I have thought about the many students at the school with whom I’ve shared stories, laughed, and listened, learning from their devotion to culture and faith. The family I stayed with when I was first injured, and their young daughter. The school owner and his wife, who told me from the start that I would stay in Kelaa, writing “forever” next to my name on the volunteer arrival/departure spreadsheet, with no departure date. The staff at the English School, who included me in so many aspects of their lives.

I wonder if they will think of me a month from now or a year. Did I make a difference? Do they realize how much they shaped my story? Nikki Banas puts it beautifully: “You never know the true impact you have on those around you. You never know how much they needed that smile you gave them. You never know how much your kindness turned someone’s entire life around. You never know how much someone needed that long hug or deep talk.”

And perhaps they don’t even realize the impact they’ve had on me.

And then there are those whose presence makes leaving almost impossible. That person who stepped into your life with such force, such warmth, that it becomes hard to imagine what it was like before they arrived. They shape the chapter itself, leaving you changed, and knowing that when you go, a piece of them goes with you.

I will leave Morocco carrying far more than what fits in a suitcase. It sends me forward with a calmness and patience I did not arrive with, and with a deeper understanding of a culture and faith that taught me how powerful it is to simply share lived experience. It brings me back to one of my favorite lines from Gene Wilder: “My only hope is that even for a moment I helped you see the world a little bit different.” I will carry the warmth in the eyes of a student who wore a niqab. Her eyes that smiled with a kindness I will never forget. I will carry the voice and the broken heart of my fourteen-year-old student who recently messaged me in the early hours of the morning about his first heartbreak, trusting me to hold his pain until he could learn to care again. I will carry the generosity and hospitality of the Moroccan people, something so constant it became the foundation of daily life. I will carry the palm trees framed against the snow-capped Atlas Mountains, and the stillness of the Sahara, where the silence was almost deafening.

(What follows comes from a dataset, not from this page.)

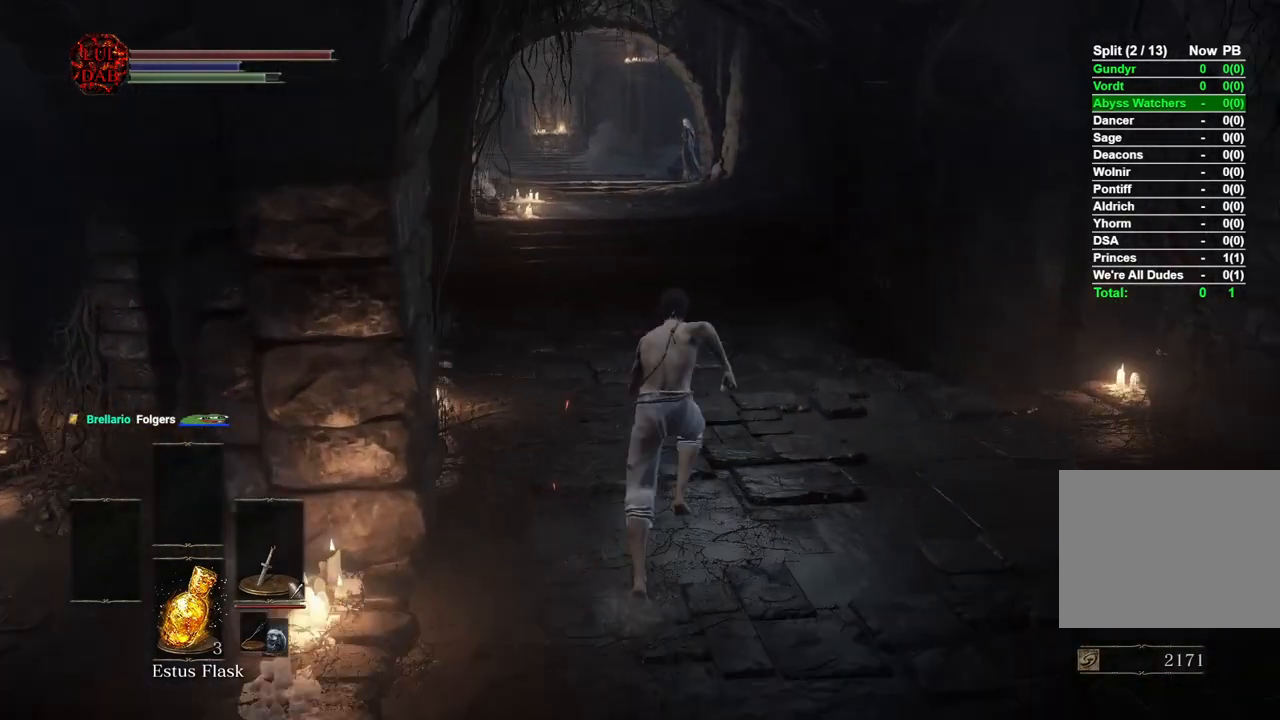
{"buttons": ["CIRCLE"], "left_stick": "up", "right_stick": "center", "events": [[133, "right_stick", "up-left"], [233, "right_stick", "center"]]}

More than anything, I leave with peace. The very word tattooed on my arm in Darija, Amazigh, English, and French because peace, to me, is what Morocco means. I am leaving whole, though not unchanged; intact, though deeply shaped. And as I turn toward Kenya, toward acacia trees and wide skies and a new beginning waiting just beyond the horizon, I do so as someone remade by staying, ready now for the next chapter of the adventure.

I leave knowing exactly who I became here. I move on with humility and a sense of privilege, knowing the art of leaving is difficult only when you have been shaped by where you stood. If there is a first star to the right, it is no longer a fantasy but a direction, and I follow it not in search of escape, but toward possibility. Living, as Peter Pan promised, really is an awfully big adventure. Saying goodbye is hard because this place mattered, because the people mattered, and because it means I had something worth holding onto. I step into what comes next not empty-handed, but full. Kenya is not an escape. It is the next chapter. And I am ready.